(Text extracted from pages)
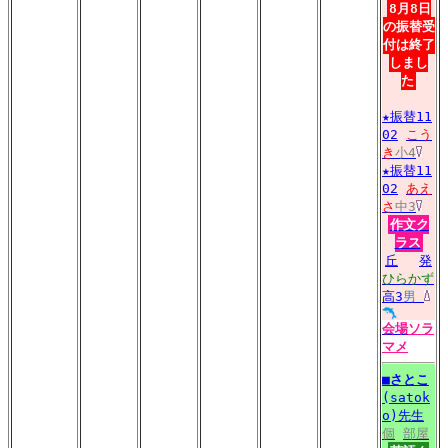
8月8日
の振替受
付は終了
しまし
た
★振替11
02
こう
き
小4
★振替11
02
あえ
さ
中3
作文ク
ラス
丘
発
ひらかず
高3
男
会場
ソラ
マメ
■
さとこ
(satok
o)先生
個
部屋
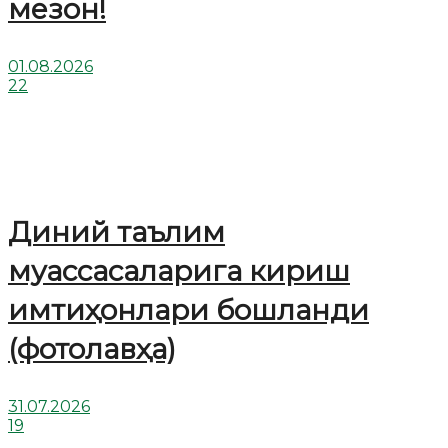
мезон!
01.08.2026
22
Диний таълим
муассасаларига кириш
имтиҳонлари бошланди
(фотолавҳа)
31.07.2026
19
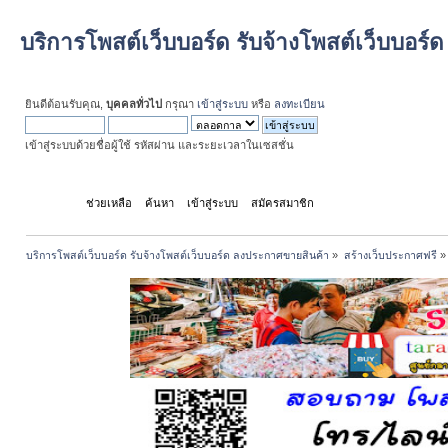
บริการโพสต์เว็บบอร์ด รับจ้างโพสต์เว็บบอร
ยินดีต้อนรับคุณ,
บุคคลทั่วไป
กรุณา
เข้าสู่ระบบ
หรือ
ลงทะเบียน
เข้าสู่ระบบด้วยชื่อผู้ใช้ รหัสผ่าน และระยะเวลาในเซสชั่น
หน้าแรก
ช่วยเหลือ
ค้นหา
เข้าสู่ระบบ
สมัครสมาชิก
บริการโพสต์เว็บบอร์ด รับจ้างโพสต์เว็บบอร์ด ลงประกาศขายสินค้า
»
สร้างเว็บประกาศฟรี
»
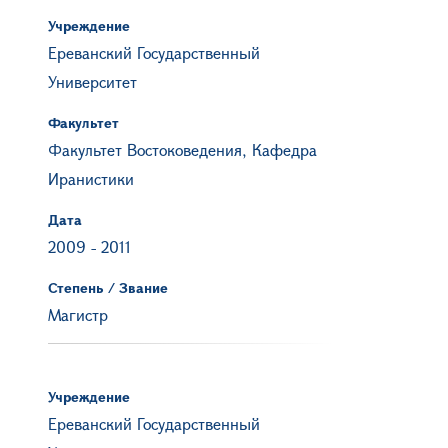
Учреждение
Ереванский Государственный
Университет
Факультет
Факультет Востоковедения, Кафедра
Иранистики
Дата
2009
-
2011
Степень / Звание
Магистр
Учреждение
Ереванский Государственный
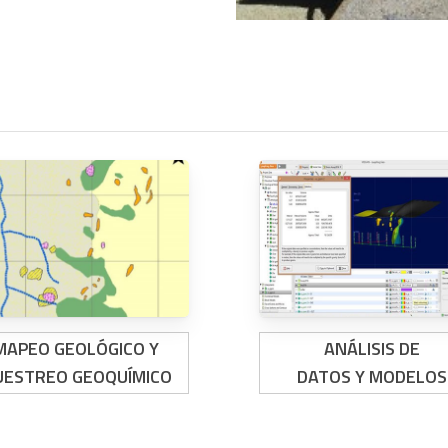
MAPEO GEOLÓGICO Y
ANÁLISIS DE
ESTREO GEOQUÍMICO
DATOS Y MODELOS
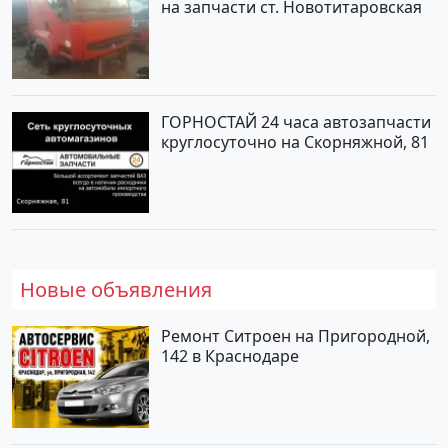
на запчасти ст. Новотитаровская
ГОРНОСТАЙ 24 часа автозапчасти
круглосуточно на Скорняжной, 81
Новые объявления
Ремонт Ситроен на Пригородной,
142 в Краснодаре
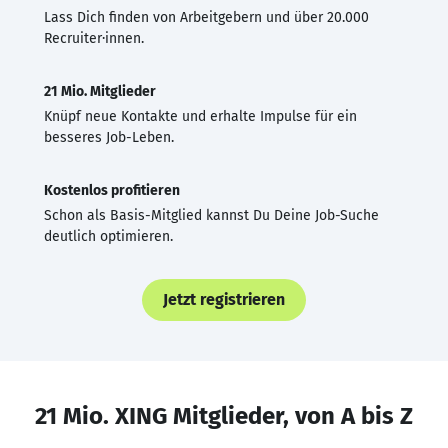
Lass Dich finden von Arbeitgebern und über 20.000
Recruiter·innen.
21 Mio. Mitglieder
Knüpf neue Kontakte und erhalte Impulse für ein
besseres Job-Leben.
Kostenlos profitieren
Schon als Basis-Mitglied kannst Du Deine Job-Suche
deutlich optimieren.
Jetzt registrieren
21 Mio. XING Mitglieder, von A bis Z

What is expected:
Update the lines from the one containing "MAPEO GEOLÓGICO Y" through the end of the entries by changing "Mitglieder" to "Nutzer" everywhere, with no other changes, and leave the pictures out.

Response below:
MAPEO GEOLÓGICO Y
ANÁLISIS DE
ESTREO GEOQUÍMICO
DATOS Y MODELOS
на запчасти ст. Новотитаровская
ГОРНОСТАЙ 24 часа автозапчасти
круглосуточно на Скорняжной, 81
Новые объявления
Ремонт Ситроен на Пригородной,
142 в Краснодаре
Lass Dich finden von Arbeitgebern und über 20.000
Recruiter·innen.
21 Mio. Nutzer
Knüpf neue Kontakte und erhalte Impulse für ein
besseres Job-Leben.
Kostenlos profitieren
Schon als Basis-Mitglied kannst Du Deine Job-Suche
deutlich optimieren.
Jetzt registrieren
21 Mio. XING Nutzer, von A bis Z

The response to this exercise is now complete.